Key conclusions include:

  • Most surveyed hedge funds had positive returns over the survey period. Assets below their high-water mark declined, enhancing the sustainability of the sector.
  • The footprint of surveyed hedge funds within markets is generally small when measured by the value of their holdings, suggesting that in aggregate they do not have a major presence in most markets. Convertible bonds, interest rate and commodity derivatives are potential exceptions.
  • Leverage has not changed significantly relative to previous surveys. Understanding leverage and the source of borrowings is one of the keys to assessing systemic risk.
  • Hedge funds have ‘pushed out’ their financing terms recently. But the risk of a sudden withdrawal of liabilities during stressed markets (particularly financing) is likely to remain with an associated risk of fire sales of assets.
  • Despite some signs of change, counterparty credit exposures to hedge funds remain concentrated amongst a small number of banks.

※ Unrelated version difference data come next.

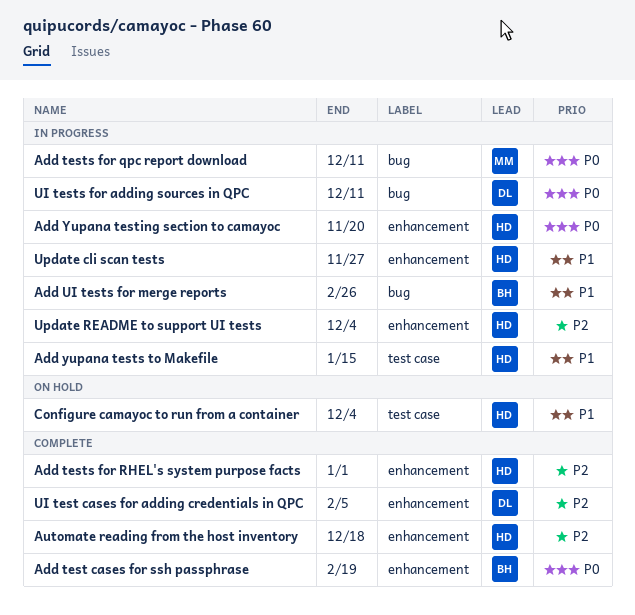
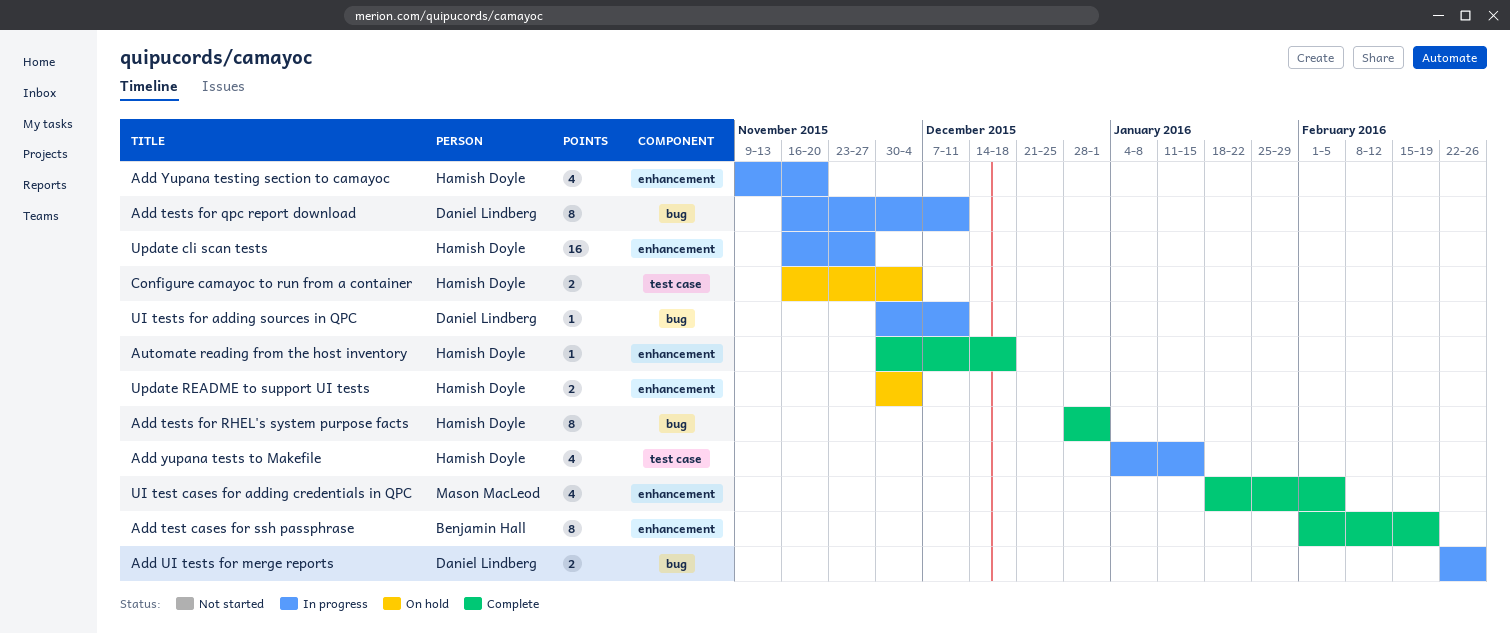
Add tests for qpc report download, owner: Mason MacLeod -> Daniel Lindberg
Add tests for RHEL's system purpose facts, label: enhancement -> bug
Add UI tests for merge reports, owner: Benjamin Hall -> Daniel Lindberg
UI test cases for adding credentials in QPC, owner: Daniel Lindberg -> Mason MacLeod
Update README to support UI tests, status: In progress -> On hold

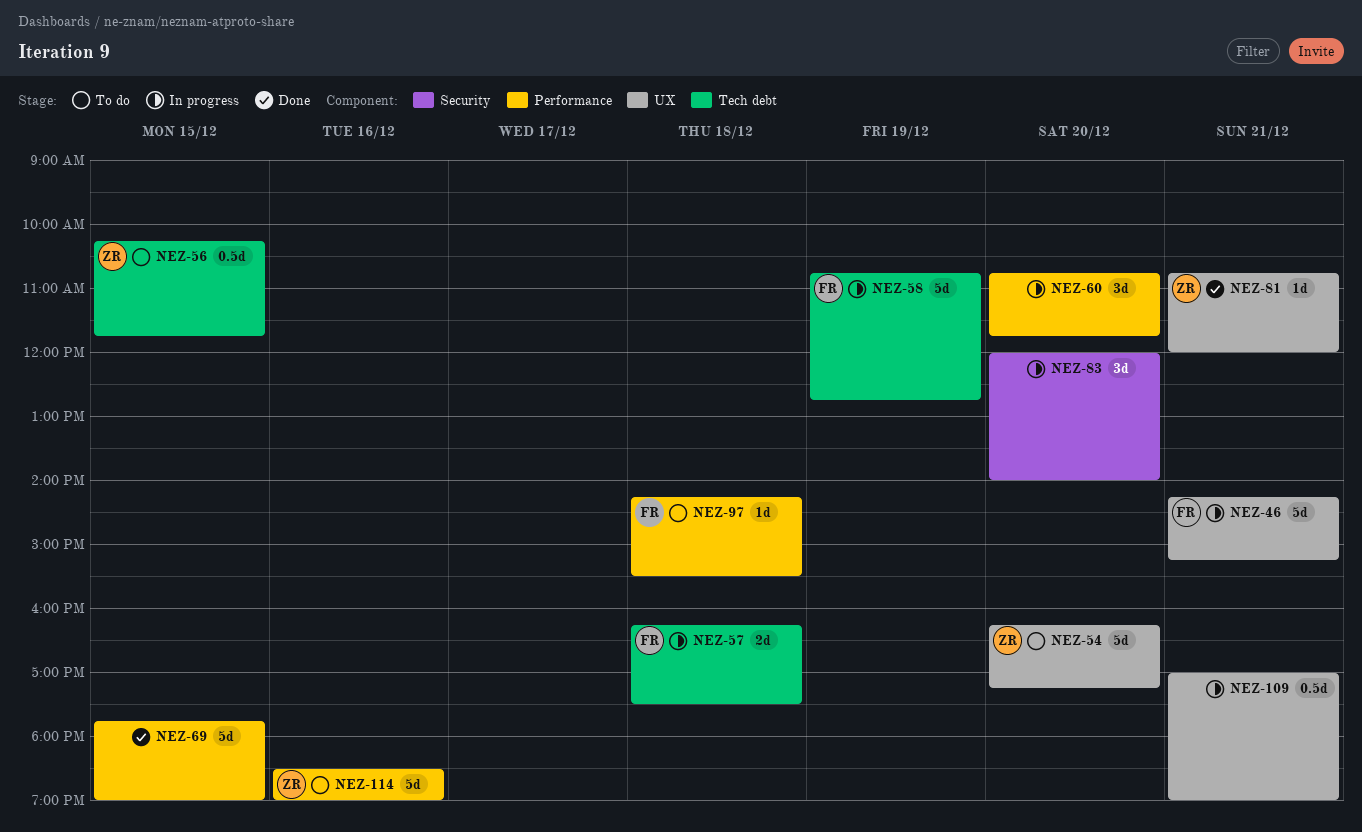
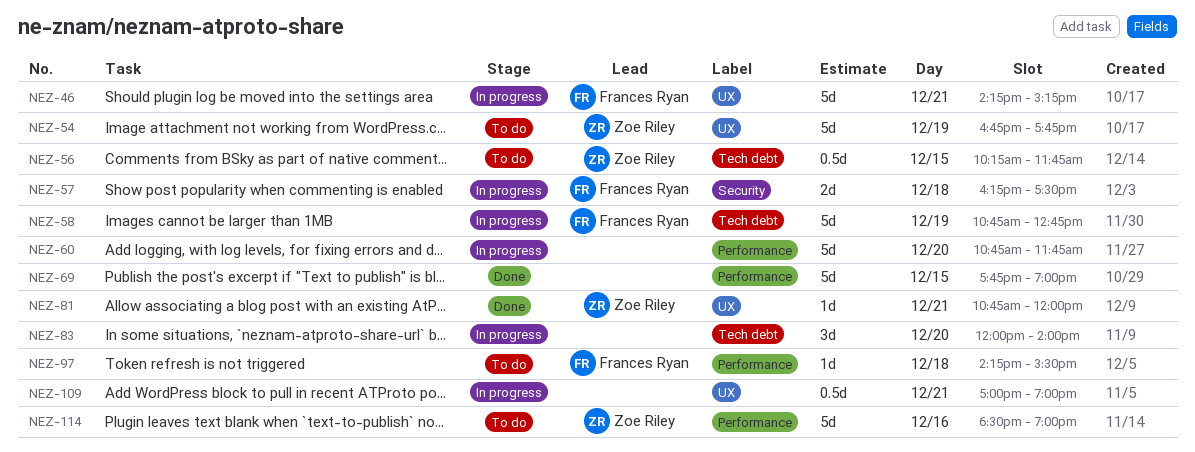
NEZ-54, day: Dec 20 -> Dec 19
NEZ-54, begins: 16:15 -> 16:45
NEZ-54, ends: 17:15 -> 17:45
NEZ-57, label: Tech debt -> Security
NEZ-60, estimate: 3d -> 5d
NEZ-83, label: Security -> Tech debt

Aside from the apparent extension of average maturities, banks appear to have tightened financing terms for hedge funds post-crisis, increasing their resilience to hedge fund defaults.

The survey work highlights the importance of regularly collecting such data from hedge fund managers and their counterparties. It informs our supervisory work and allows for a better understanding of any systemic risks that might arise through the activities of hedge funds. In particular, building a time series of data should provide us with a valuable insight into the changing nature of these activities and help us to identify whether risks are emerging.

The FSA expects to repeat this survey work in March 2011. It will also continue to work closely with the International Organisation of Securities Commissions (IOSCO) and other national regulators to ensure that a clearer identification of global risks can be achieved through a consistent and proportionate global approach to systemic risk data.